Marshawn Lynch has rejoined the Seahawks at their headquarters in Renton after six weeks away. And the team expects its cornerstone running back to start Sunday’s playoff opener at Minnesota and perhaps carry the ball 20 times.
That was what coach Pete Carroll said Monday.
“He’s ready to go,” Carroll said. “He’s in the program, going, working ... He’s going to continue doing his workouts here today and tomorrow, and Wednesday we are going to practice him and see how he feels and how far he can take it.
“He’s worked out incredibly in competitive situations. He physically should be ready to go, but now we’ve got to translate it into football. ...We’re just going to see if he can handle it -- and expect that he will.”

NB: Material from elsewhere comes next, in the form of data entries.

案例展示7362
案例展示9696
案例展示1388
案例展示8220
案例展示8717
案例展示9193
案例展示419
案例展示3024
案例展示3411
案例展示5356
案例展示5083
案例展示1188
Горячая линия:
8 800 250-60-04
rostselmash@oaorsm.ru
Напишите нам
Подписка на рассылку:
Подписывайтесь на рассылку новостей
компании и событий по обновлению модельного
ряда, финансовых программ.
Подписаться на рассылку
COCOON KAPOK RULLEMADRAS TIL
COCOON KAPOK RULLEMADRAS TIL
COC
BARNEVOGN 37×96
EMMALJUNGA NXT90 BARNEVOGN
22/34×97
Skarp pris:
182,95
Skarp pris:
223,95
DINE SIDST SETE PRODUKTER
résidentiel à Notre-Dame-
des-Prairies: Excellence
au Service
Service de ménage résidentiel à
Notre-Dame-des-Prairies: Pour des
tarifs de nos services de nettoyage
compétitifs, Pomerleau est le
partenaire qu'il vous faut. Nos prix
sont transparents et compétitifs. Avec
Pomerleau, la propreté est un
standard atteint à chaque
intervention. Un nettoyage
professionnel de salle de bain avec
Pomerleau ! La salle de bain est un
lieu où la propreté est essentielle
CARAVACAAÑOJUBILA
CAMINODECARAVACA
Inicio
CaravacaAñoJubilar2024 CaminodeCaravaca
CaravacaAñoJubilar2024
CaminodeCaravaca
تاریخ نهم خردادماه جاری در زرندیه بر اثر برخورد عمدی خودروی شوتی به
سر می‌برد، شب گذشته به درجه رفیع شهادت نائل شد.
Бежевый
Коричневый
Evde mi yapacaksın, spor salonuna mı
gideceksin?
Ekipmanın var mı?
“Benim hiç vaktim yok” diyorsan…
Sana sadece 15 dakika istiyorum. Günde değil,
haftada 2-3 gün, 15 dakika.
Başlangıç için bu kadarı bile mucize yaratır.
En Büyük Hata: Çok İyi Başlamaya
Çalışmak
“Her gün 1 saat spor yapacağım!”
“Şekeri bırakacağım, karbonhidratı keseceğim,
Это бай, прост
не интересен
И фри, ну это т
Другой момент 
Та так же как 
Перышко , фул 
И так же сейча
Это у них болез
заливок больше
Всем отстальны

Carroll said the Seahawks want to see that he is “able to get in and out of his breaks” and do what they’ve seen him do since they traded for him from Buffalo in 2010. Lynch was the league’s leading rusher and touchdown maker with Seattle from 2011 until this his first injury-filled season of his nine-year career.
He had abdominal surgery on Nov. 25 in Philadelphia and was seen in the team’s facility just once in the previous 43 days before Monday. He was rehabilitating with his own trainers in San Francisco until Monday.
After missing just one game in his first five seasons with Seattle, Lynch has played in just seven games this season. He rushed for 417 yards and three touchdowns in the regular season, with an average of 3.8 yards per carry.
Asked if the Seahawks (10-6) can expect Lynch to have his usual workload, 20 or so carries Sunday at Minnesota (11-5) in his first game in almost two months, Carroll said: “I think so, yeah.”
His injuries -- hamstring and calf strains and pulls before the sports-hernia like abdominal one -- have kept Lynch to only two games with 20 rushes this season.
“This is similar to the first game of the year, really, is what it would be like. So we don't have any different expectations than that,” Carroll said of Lynch this week. “So we're going in it with the same thought. We've been around him for such a long time that we're going to be able to recognize his movement. That's all we really want to see -- that he can get in and out of his breaks and do the things that he always can do and that he can withstand the workload and all of that.”
Put it this way: The Seahawks didn’t endure their lead back to whom they are paying $4.5 million guaranteed this season going away to his native Bay Area to rehabilitate for more than a month for him to not play in the postseason. He’ll start, even if his coach didn’t unequivocably say so six days before the game at the Vikings.
"He feels good now," Carroll said. "That's why he's back. He wouldn't be here if he didn't feel like he could go, so he's ready to rock. We'll just have to find out what it looks like. I really think it's going to be just fine. I'm not really worried about it at all."